The Ministry of Environment has issued draft pollution abatement orders to several agricultural operations in Spallumcheen’s Hullcar Valley.
Based on recent inspections and water quality information, the ministry says there is a reasonable likelihood the operations are contributing to the elevated nitrate levels in the Hullcar aquifer, which has been under a water quality advisory for two years.
A ministry spokesperson confirmed one of the orders given was to a large dairy farm that residents on the aquifer firmly believe is the “likely source” of the high nitrate levels due to its spraying of liquid manure.
These draft pollution abatement orders, issued under the Environmental Management Act, require agricultural operators to do several things to better manage manure.

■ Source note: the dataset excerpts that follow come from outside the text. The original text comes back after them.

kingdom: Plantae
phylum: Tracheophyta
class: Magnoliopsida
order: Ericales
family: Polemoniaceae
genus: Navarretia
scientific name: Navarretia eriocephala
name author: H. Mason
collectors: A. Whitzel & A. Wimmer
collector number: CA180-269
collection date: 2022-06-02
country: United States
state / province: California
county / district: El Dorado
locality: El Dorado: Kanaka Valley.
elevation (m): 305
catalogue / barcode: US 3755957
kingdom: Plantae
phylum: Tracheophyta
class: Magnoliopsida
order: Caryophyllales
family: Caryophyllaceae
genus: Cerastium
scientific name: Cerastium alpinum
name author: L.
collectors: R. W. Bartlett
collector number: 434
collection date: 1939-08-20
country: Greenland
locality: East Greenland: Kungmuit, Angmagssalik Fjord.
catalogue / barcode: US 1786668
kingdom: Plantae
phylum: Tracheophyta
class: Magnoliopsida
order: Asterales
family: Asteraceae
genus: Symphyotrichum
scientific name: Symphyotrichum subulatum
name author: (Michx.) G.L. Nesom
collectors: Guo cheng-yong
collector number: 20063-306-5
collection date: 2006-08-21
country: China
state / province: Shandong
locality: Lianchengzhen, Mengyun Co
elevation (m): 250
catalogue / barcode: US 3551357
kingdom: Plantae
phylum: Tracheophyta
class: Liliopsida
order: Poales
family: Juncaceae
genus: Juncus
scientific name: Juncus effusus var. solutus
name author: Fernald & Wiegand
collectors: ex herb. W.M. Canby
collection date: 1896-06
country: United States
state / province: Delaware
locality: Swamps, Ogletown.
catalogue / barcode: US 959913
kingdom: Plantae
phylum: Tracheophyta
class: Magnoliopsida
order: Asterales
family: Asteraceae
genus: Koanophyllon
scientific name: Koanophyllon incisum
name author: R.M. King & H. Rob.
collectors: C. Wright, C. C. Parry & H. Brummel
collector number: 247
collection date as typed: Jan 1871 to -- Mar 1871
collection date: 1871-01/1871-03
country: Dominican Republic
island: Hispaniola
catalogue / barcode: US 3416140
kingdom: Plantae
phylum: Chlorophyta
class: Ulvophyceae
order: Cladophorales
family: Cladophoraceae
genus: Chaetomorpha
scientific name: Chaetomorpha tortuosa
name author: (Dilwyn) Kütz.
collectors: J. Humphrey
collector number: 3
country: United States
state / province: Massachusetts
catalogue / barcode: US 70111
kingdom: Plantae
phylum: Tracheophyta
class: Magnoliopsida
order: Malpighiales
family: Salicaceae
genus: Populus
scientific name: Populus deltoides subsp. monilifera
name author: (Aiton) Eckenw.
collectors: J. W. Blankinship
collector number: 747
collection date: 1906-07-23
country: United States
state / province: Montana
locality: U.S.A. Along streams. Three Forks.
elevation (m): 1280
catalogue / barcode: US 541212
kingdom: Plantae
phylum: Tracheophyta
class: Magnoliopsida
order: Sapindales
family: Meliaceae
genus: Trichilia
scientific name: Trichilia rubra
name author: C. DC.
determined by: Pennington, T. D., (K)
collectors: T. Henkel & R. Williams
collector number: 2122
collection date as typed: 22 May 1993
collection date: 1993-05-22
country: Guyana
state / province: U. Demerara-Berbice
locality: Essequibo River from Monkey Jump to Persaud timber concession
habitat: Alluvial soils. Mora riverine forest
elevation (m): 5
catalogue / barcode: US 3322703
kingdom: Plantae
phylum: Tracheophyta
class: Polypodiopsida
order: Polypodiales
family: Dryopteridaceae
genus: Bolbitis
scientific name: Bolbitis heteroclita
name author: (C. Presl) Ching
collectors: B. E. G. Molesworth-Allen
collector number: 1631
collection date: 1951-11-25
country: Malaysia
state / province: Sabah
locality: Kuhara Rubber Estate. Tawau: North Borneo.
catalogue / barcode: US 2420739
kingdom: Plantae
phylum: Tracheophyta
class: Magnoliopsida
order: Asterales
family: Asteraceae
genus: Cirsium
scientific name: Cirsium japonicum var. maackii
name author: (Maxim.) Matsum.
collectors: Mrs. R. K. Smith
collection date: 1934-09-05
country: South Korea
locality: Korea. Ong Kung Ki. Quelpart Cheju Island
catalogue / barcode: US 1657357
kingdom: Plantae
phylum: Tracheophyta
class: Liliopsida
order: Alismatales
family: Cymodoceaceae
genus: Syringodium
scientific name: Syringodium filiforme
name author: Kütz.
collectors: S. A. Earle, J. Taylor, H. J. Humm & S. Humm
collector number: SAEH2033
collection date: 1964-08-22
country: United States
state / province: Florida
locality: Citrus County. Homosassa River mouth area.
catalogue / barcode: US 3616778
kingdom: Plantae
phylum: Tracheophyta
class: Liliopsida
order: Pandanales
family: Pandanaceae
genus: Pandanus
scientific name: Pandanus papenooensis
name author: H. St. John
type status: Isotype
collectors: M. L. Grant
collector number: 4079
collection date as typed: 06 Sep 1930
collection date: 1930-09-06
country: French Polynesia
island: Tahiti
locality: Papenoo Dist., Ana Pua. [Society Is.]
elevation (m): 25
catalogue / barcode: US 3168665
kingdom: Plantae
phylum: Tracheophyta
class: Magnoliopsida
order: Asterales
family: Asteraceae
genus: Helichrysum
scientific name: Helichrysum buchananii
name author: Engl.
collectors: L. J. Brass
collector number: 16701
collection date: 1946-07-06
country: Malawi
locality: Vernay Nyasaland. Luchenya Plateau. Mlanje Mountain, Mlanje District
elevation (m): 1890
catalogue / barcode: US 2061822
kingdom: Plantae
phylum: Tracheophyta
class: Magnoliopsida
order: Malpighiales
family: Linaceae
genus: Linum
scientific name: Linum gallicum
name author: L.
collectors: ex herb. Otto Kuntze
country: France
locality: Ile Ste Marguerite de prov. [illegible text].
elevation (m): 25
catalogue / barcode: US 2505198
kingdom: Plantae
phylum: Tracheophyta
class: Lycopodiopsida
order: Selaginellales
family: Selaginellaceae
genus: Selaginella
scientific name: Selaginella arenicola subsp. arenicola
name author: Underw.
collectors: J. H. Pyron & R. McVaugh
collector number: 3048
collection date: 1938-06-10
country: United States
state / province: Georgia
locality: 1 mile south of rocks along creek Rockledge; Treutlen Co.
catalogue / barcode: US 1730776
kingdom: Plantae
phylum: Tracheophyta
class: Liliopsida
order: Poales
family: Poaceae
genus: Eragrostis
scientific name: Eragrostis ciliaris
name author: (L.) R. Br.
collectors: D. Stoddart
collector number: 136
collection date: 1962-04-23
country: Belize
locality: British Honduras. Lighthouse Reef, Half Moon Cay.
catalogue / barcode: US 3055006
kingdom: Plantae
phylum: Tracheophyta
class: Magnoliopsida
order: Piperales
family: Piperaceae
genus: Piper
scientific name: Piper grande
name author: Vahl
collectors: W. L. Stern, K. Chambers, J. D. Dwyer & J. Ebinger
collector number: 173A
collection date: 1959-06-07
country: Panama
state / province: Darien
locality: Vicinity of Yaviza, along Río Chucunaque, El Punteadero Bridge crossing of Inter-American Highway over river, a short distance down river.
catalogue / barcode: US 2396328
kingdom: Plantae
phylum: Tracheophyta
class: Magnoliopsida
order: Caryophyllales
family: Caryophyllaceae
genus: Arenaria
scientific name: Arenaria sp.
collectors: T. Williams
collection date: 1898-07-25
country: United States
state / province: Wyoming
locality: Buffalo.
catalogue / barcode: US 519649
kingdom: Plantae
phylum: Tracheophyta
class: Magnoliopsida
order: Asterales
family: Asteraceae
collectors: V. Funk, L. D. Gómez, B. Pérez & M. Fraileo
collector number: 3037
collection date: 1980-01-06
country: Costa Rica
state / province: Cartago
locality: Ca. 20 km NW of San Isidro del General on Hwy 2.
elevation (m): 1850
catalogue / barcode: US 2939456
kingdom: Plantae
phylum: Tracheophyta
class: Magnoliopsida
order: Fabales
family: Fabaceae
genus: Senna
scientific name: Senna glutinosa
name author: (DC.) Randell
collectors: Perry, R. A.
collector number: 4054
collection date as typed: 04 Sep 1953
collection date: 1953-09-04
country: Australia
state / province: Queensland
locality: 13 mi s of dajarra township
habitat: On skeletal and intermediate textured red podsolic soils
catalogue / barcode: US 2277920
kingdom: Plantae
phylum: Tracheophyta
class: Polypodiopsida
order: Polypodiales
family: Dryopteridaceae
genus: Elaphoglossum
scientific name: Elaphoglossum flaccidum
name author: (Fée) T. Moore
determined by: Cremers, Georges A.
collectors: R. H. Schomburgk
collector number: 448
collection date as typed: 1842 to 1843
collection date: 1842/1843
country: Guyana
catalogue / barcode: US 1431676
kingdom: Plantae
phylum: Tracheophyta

Smaller operators are required to establish proper storage of manure, including field storage and appropriate setbacks; develop functioning on-site drainage management to contain any agricultural waste; and establish a buffer area around wellheads, property boundaries and surface water.
The draft orders require poultry operators to report to the ministry how manure is being used and publicly post all material covered under the order at Hullcar Community Hall.
Four larger operators, including the one with the “field of concern,” located above the aquifer, were provided with different draft orders that require more detailed plans including monitoring and an environmental impact assessment.
They must present an action plan showing how the introduction of agricultural waste to the environment will be minimized; an ongoing monitoring plan for surface water, groundwater and soil samples; and an annual report and ongoing updates to the action plan.
Close to 200 residents are part of the Steele Springs Water District who, along with members of the Save Hullcar Aquifer Team, have asked the government to order a complete and permanent moratorium on the application of liquid manure on the “field of concern’s” 210 acres.